Ma non è finita lì. "Il peggio fu il giorno dopo. Mi sveglio e non mi reggo in piedi. La testa mi girava fortissimo, pensavo di morire in quegli istanti. Non riuscivo a fare niente". I medici della Roma non riescono a comprendere l’entità del problema di Castan: vertigini? labirintite? Non si trova una soluzione. "Per 15 giorni sono rimasto così, senza capire cosa mi stesse accadendo. Avevo giramenti di testa e poi vomitavo, vomitavo, vomitavo. In due settimane ho perso 15 chili. Mi dicevo: ‘Sto morendo’. Non pensavo al rientro in campo, ma solo al restare vivo. Lì ad Empoli, è finita la mia carriera. Si sono spenti tutti miei sogni: giocare un Mondiale, vincere uno scudetto, fine. Magari sarei rimasto a Roma fino ad oggi.
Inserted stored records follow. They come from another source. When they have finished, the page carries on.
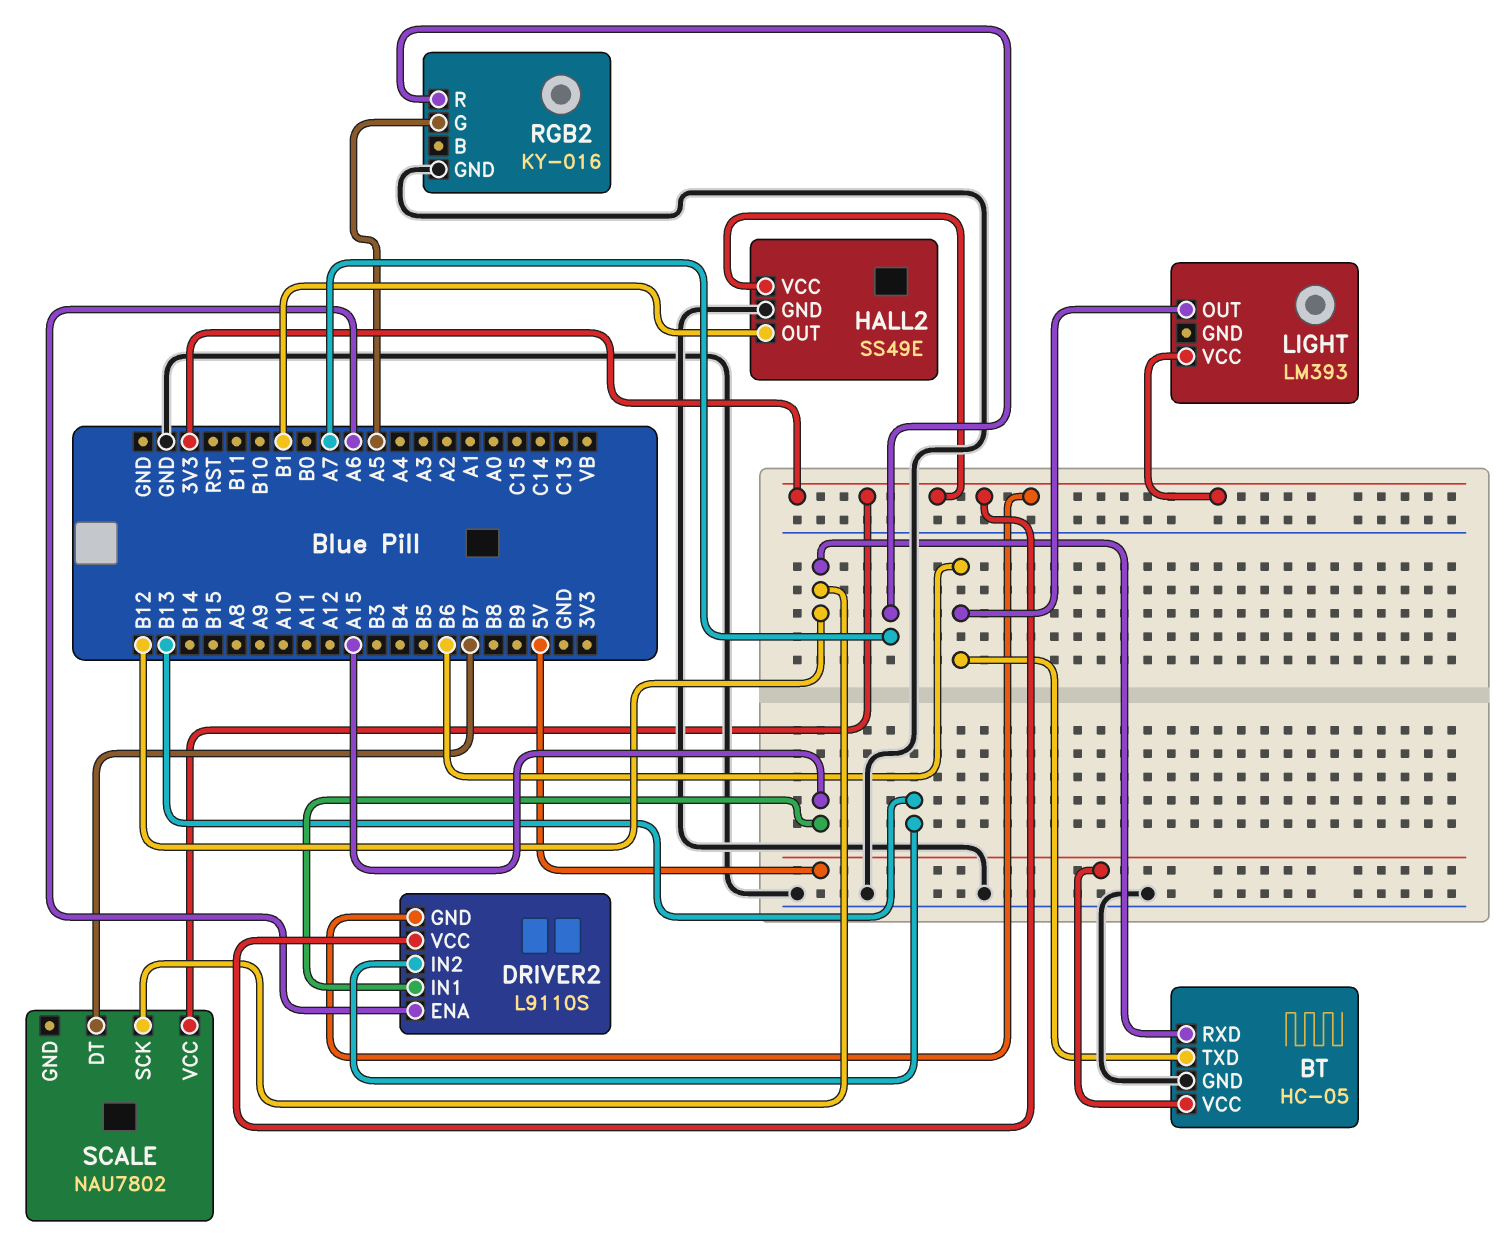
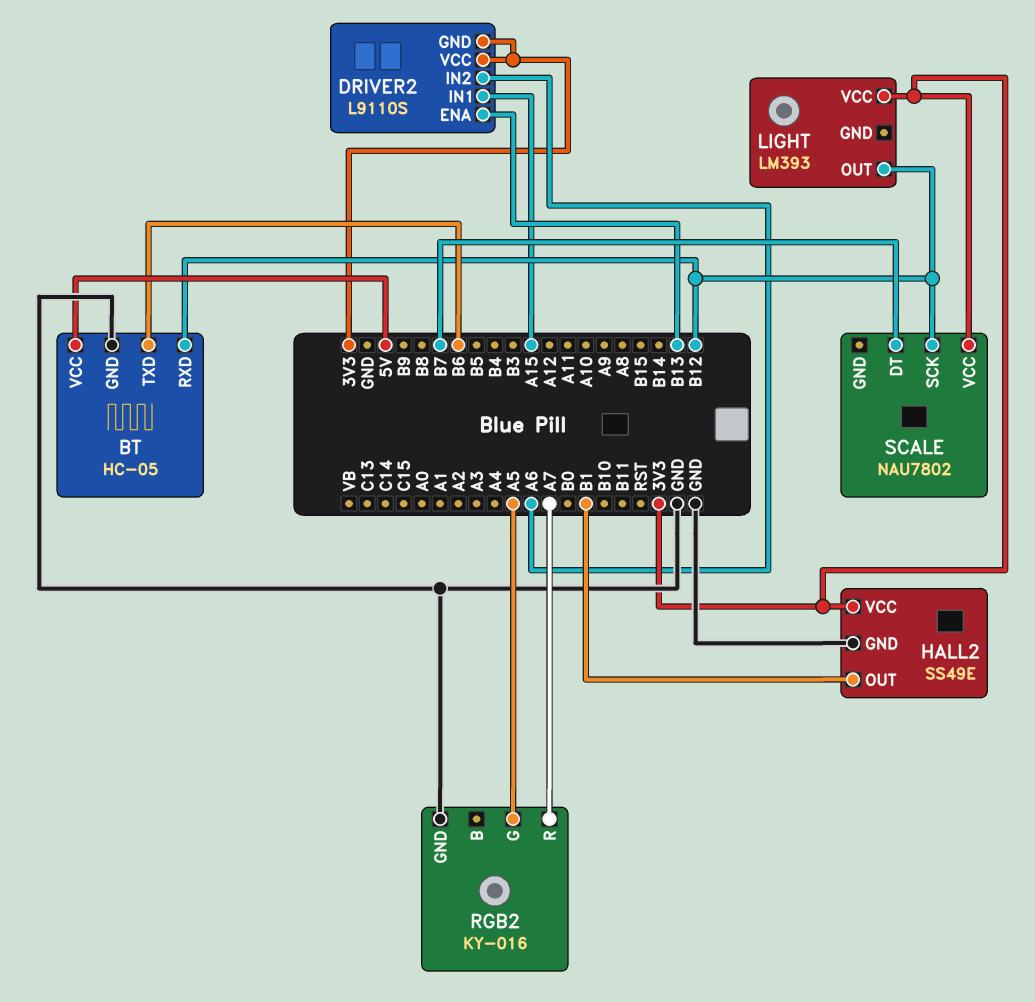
DRIVER2 pin ENA: A6 -> B13
DRIVER2 pin IN2: B13 -> A6
LIGHT pin OUT: B6 -> B12

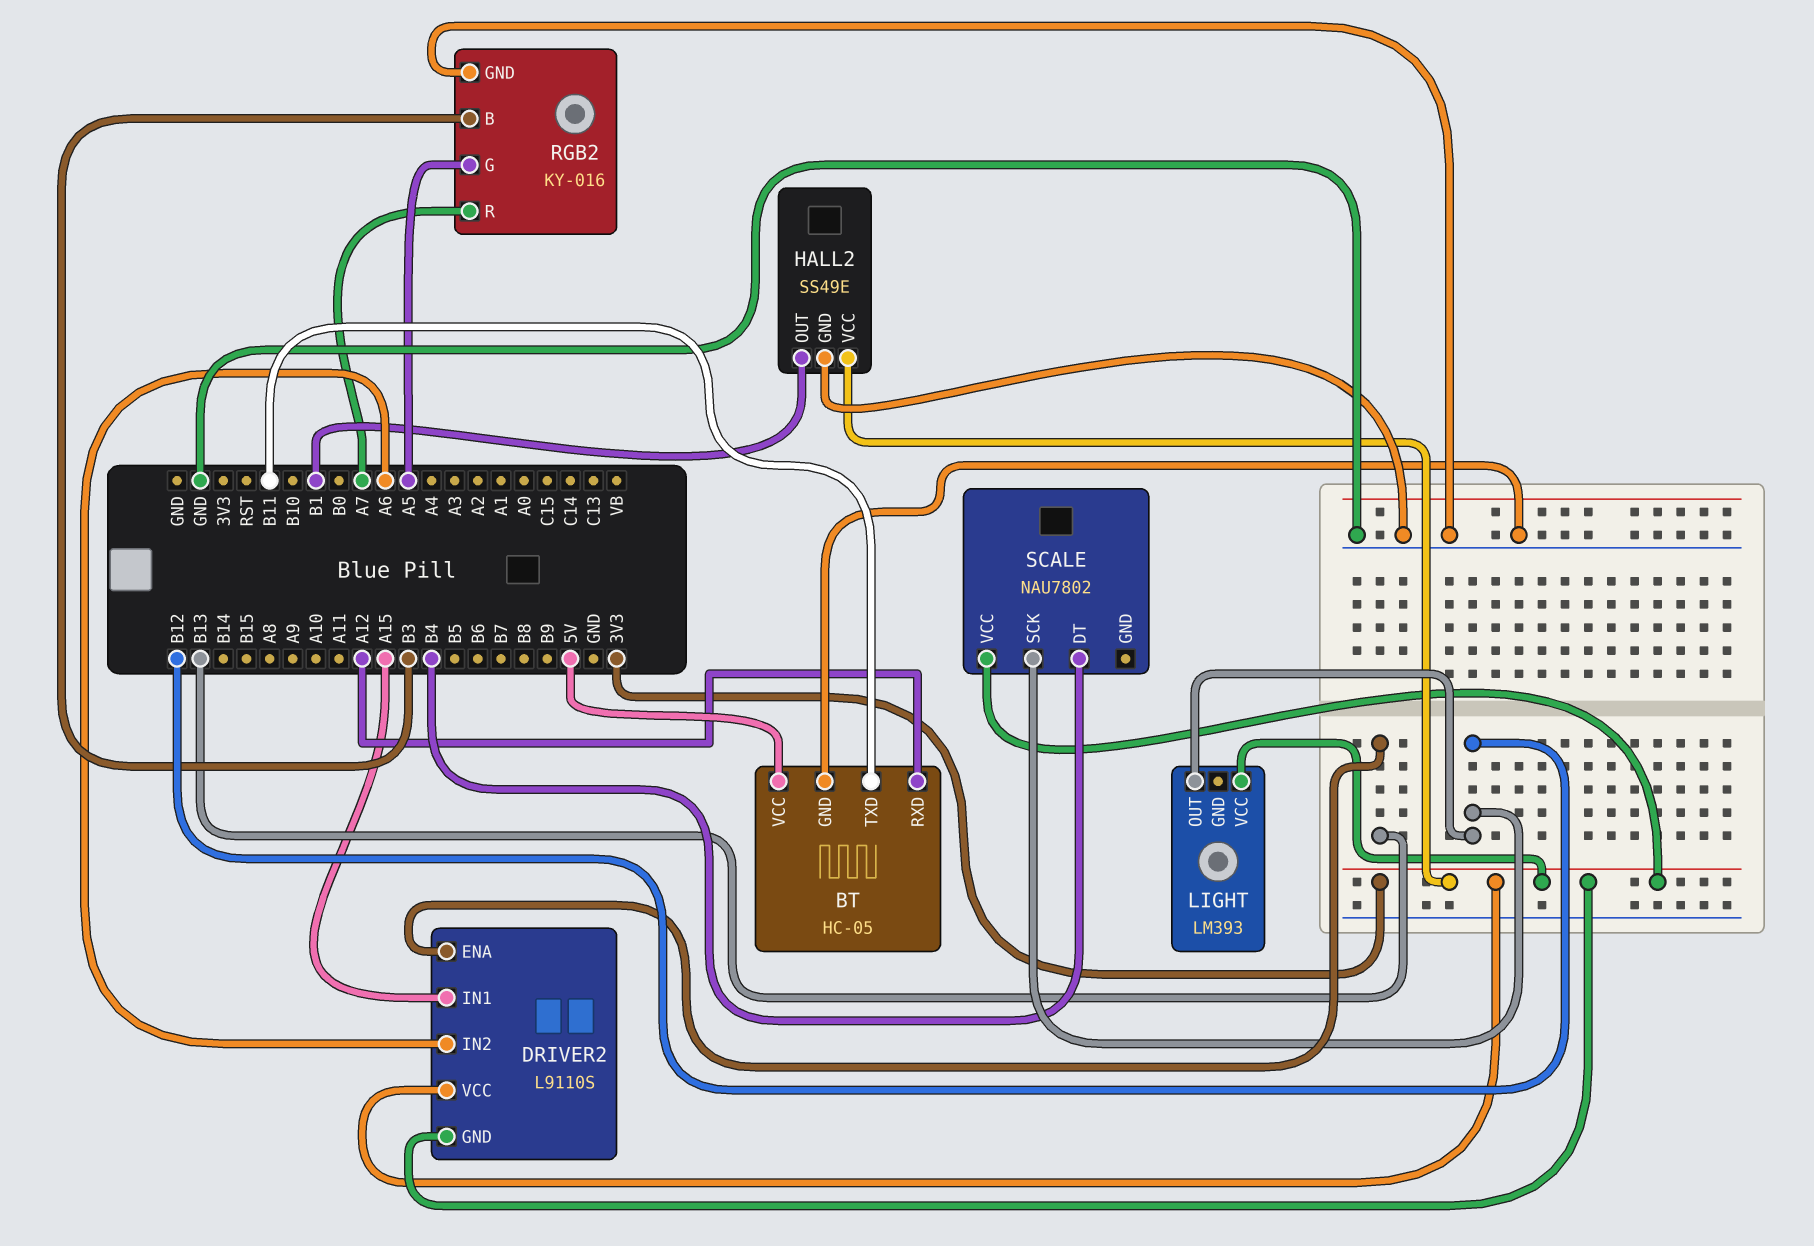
BT pin RXD: B12 -> A12
BT pin TXD: B6 -> B11
RGB2 pin B: none -> B3
SCALE pin DT: B7 -> B4

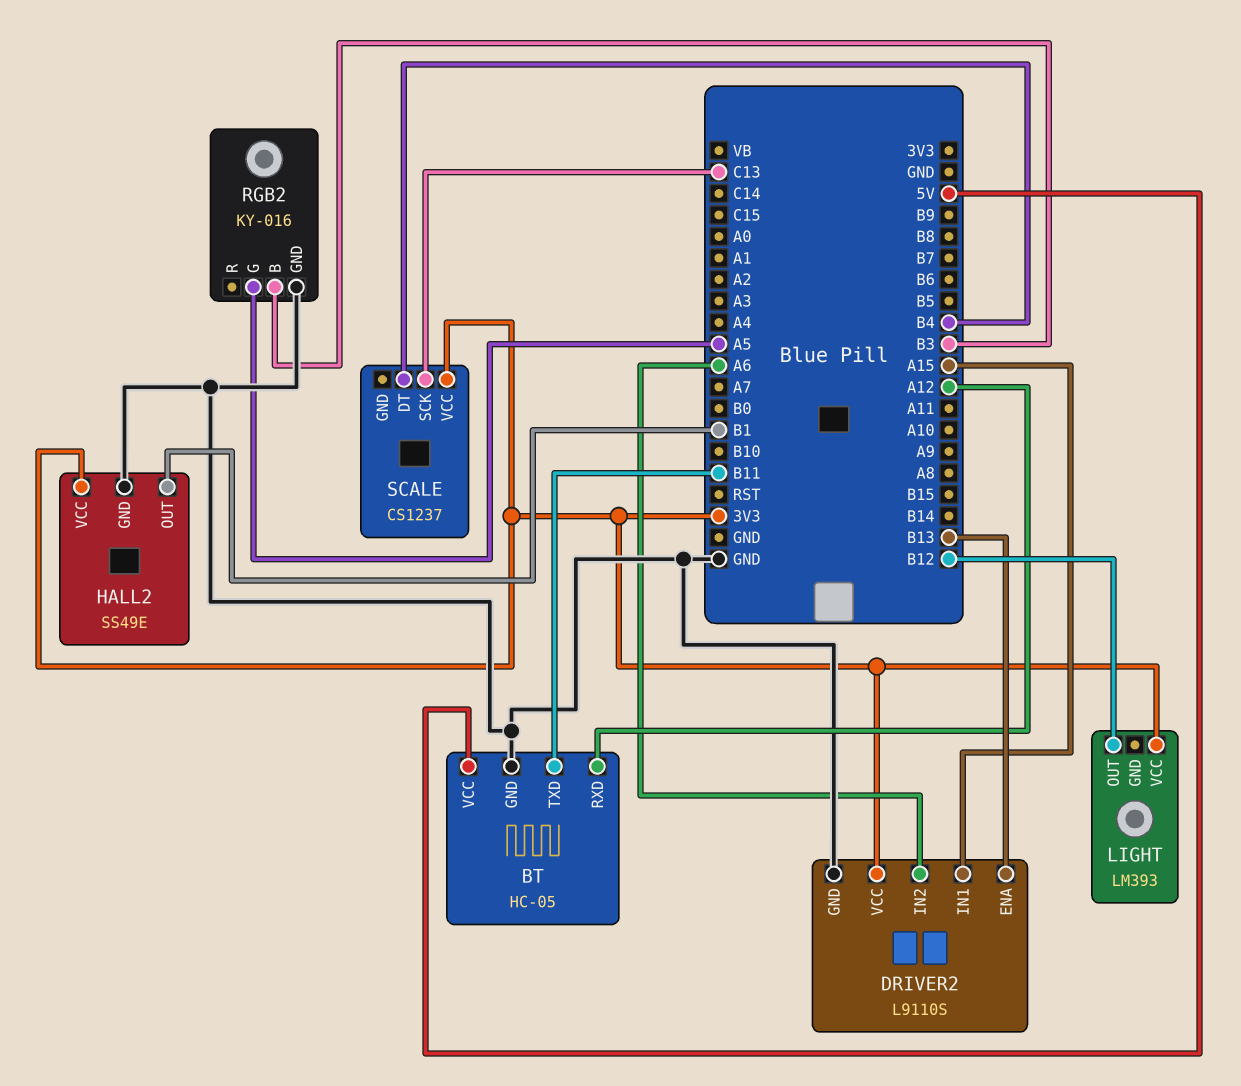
DRIVER2 pin GND: 3V3 -> GND
RGB2 pin R: A7 -> none
SCALE: NAU7802 -> CS1237
SCALE pin SCK: B12 -> C13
Invece no, è cambiato tutto da un giorno all’altro". A quella fase di incertezza, dopo circa 3 settimane, viene dato un nome: cavernoma cerebrale, un tumore benigno al cervello. "Questo non l’ho mai raccontato. Una volta mi sono detto: ‘Basta, non ne parlo più’. Poi un mio amico mi ha fatto ragionare: ‘Leandro devi parlarne, sempre. Questa è la tua storia, ma soprattutto puoi aiutare chi è in difficoltà, dare un insegnamento’". Il 3 dicembre 2014 gli viene detto di operarsi. Lo stesso giorno, la moglie gli annuncia di essere incinta di una bambina. Quasi uno scherzo del destino.

Poi Castan racconta dell’esordio ufficiale nella nuova Roma di Spalletti contro l’Hellas Verona. La prestazione è un disastro: "Giocai malissimo, ma veramente. Forse la partita peggiore della mia carriera. Pareggiamo 1-1 e procuro un rigore. Il giorno dopo, Spalletti mi richiama nel suo ufficio. Entro, era lì al pc. Neanche mi siedo e mi fa: ‘Senti, la partita di ieri è stata un disastro’. Gira lo schermo e c’erano 3-4 squadre di Serie B: ‘Il tuo livello è questo, non puoi giocare alla Roma’. Mi è crollato tutto. Gli rispondo: ‘Allora me ne torno in Brasile’. E lui: ‘Fa’ come vuoi, qua sicuro non giochi più’".